── AVAILABLE DATA ──

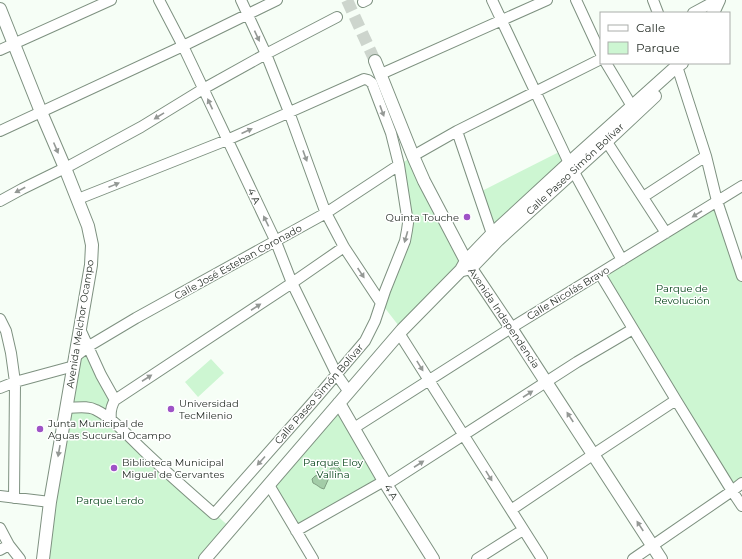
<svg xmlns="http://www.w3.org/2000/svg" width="742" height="559" font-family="Montserrat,sans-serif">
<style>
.green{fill:#cdf6d2}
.water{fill:#a3cca8;stroke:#7f9e82}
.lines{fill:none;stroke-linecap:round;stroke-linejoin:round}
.major-tunnel{stroke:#cdd5cd;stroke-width:12;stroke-dasharray:12 6;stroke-linecap:butt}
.minor-casing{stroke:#7e9180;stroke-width:12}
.major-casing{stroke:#7e9180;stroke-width:14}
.minor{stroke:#fff;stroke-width:10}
.major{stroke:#fff;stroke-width:12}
.oneway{fill:#949895}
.poi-dot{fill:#9e53c6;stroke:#fff;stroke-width:1.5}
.labels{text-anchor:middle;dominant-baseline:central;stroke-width:3;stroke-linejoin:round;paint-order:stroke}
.street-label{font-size:10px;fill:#2a322b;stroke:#fff}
.poi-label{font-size:10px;fill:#2a322b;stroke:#fff;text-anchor:start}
.park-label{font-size:10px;fill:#004115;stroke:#fff}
</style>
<rect width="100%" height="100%" fill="#f6fef6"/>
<!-- green -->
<path class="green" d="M 563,150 L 569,163 L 492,234 L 478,193 Z
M 413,156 L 466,261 L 402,330 L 381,303 L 405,241 L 399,165 Z
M 717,201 L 742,272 L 742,483 L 732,491 L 600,274 Z
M 89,346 L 115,400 L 110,412 L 162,467 L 232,529 L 205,559 L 43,559 L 76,356 Z
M 211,359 L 224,373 L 198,397 L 185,382 Z
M 339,403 L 384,481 L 296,531 L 269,485 Z"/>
<!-- water -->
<path class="water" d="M 337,466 L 340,469 L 341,473 L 338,478 L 331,477 L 328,480 L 324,489 C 319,488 318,485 313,483 L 312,479 L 315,476 L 328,472 L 332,467 Z"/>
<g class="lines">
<!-- major-tunnel -->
<path class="major-tunnel" d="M 347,0 L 375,61"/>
<defs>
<path id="minor" d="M 159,0 L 183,46 L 276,242 L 292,283 L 337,375 L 349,392
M 241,0 L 266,54 L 289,112 L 325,211 L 344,247 L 381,303
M 492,0 L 569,163 L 622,260
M 576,0 L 601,54
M 653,0 L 658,13
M 363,2 L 367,0
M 693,13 L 717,0
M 0,50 L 111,0
M 606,63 L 636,113
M 676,63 L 706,156 L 717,201 L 742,276
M 381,74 L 547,0
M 0,131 L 183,46 L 277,0
M 457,131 L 492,234
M 603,136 L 666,233
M 413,156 L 457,131 L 601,59
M 643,197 L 706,156
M 0,201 L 22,189 L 71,165 L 141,127 L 203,89 L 266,54 L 337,17
M 600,274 L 676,400 L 732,491 L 742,506
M 0,319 L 6,331 L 11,353 L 15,382 L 14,498
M 80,329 L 101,375 L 115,400
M 399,333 L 542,559
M 76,356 L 89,346 L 136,318 L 326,213 L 399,165
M 0,388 L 15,382 L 74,366
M 115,400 L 292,283 L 344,247
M 66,408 C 77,408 87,405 96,410 C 113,418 130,438 143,450 C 166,472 190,493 214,514 L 313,402 L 365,341 L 375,321 L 385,291 L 405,241 L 407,230 L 408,223 L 399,165 L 391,133 L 372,83 L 368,80 L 364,79 L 227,140 L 78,199
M 111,420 C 110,412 111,406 115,400
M 354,428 L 511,328 L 742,186
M 269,485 L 313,559
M 386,485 L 577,362 L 633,329
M 0,496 L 50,502
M 511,510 L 594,454 L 676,400
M 0,528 L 9,545 L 20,559
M 296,531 L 384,481
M 0,550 L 9,545
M 477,559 L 523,530
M 633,559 L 732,491 L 742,483"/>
<path id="major" d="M 0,9 L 41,112 L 65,168 L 88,226 L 92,245 L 91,265 L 50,502 L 43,559
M 713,13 L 719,0
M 375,61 L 413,156 L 424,181 L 466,261 L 511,328 L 661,559
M 463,270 L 471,268 L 498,240 L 607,141 L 655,96
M 339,403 L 384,481 L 433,559
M 205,559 L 402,330 L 461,270 L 466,261 L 492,234 L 569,163 L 677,66 L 682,63"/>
</defs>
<!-- minor casing -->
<use href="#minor" class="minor-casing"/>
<!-- major casing -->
<use href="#major" class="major-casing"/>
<!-- minor -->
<use href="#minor" class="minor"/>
<!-- major -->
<use href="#major" class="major"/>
</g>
<!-- one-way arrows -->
<defs><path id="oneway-solid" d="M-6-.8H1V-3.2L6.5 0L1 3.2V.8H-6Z"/></defs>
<g class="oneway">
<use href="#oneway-solid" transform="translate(257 36) rotate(65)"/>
<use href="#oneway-solid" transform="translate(210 104) rotate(-115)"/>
<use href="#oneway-solid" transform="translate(382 111) rotate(70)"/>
<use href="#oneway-solid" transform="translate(159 116) rotate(148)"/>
<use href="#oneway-solid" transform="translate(247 131) rotate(-24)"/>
<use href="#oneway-solid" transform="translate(56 148) rotate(67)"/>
<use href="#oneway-solid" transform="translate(305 156) rotate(70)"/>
<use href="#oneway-solid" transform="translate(114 185) rotate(-22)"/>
<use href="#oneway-solid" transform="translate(20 190) rotate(152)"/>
<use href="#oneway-solid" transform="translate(697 214) rotate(148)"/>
<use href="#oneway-solid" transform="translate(266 221) rotate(-116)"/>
<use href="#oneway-solid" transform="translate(406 237) rotate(106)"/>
<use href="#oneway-solid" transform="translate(361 273) rotate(56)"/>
<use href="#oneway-solid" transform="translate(256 307) rotate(-33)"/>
<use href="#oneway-solid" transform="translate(420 366) rotate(58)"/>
<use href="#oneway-solid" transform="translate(147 378) rotate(-33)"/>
<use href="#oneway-solid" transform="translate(528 394) rotate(-33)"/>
<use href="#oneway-solid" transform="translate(570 417) rotate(-123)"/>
<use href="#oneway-solid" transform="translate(59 451) rotate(100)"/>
<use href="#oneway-solid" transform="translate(261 461) rotate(132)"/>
<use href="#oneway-solid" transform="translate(419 464) rotate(-33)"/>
<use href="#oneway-solid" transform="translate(489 476) rotate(58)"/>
<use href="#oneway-solid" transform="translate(640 526) rotate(-123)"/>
</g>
<!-- markers -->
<g class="poi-dot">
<circle cx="467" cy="217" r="4"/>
<circle cx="171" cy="409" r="4"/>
<circle cx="40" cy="429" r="4"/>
<circle cx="114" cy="468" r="4"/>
</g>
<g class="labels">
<!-- street labels -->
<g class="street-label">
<text transform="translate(575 169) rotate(-43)">Calle Paseo Simón Bolívar</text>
<text transform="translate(254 196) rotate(64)">4 A</text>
<text transform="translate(238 262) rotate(-29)">Calle José Esteban Coronado</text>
<text transform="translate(568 293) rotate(-31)">Calle Nicolás Bravo</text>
<text transform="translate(504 318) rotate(56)">Avenida Independencia</text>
<text transform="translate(80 324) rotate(-81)">Avenida Melchor Ocampo</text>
<text transform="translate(319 394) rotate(-49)">Calle Paseo Simón Bolívar</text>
<text transform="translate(391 492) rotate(58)">4 A</text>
</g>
<!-- poi labels -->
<g class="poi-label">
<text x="459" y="217" text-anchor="end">Quinta Touche</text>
<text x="179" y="403">Universidad<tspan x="179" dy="12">TecMilenio</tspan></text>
<text x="48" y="423">Junta Municipal de<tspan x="48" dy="12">Aguas Sucursal Ocampo</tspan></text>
<text x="122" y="462">Biblioteca Municipal<tspan x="122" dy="12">Miguel de Cervantes</tspan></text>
</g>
<!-- park labels -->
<g class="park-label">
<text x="682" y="288">Parque de<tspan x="682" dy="12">Revolución</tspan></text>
<text x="333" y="462">Parque Eloy<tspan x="333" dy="12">Vallina</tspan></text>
<text x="110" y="500">Parque Lerdo</text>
</g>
</g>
<!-- legend -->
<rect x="600" y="12" width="130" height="52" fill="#ffffff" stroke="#aaadaa"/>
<rect x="608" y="25" width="20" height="6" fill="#ffffff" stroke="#aaadaa"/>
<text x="636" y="32" font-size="12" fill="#2a322b">Calle</text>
<rect x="608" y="42" width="20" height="12" fill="#cdf6d2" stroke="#aaadaa"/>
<text x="636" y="52" font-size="12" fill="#2a322b">Parque</text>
</svg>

───

- **PROBLEM DESCRIPTION**
What lines in the entries above include the string "linejoin"? Return each one.

- **ANSWER SPACE**
.lines{fill:none;stroke-linecap:round;stroke-linejoin:round}
.labels{text-anchor:middle;dominant-baseline:central;stroke-width:3;stroke-linejoin:round;paint-order:stroke}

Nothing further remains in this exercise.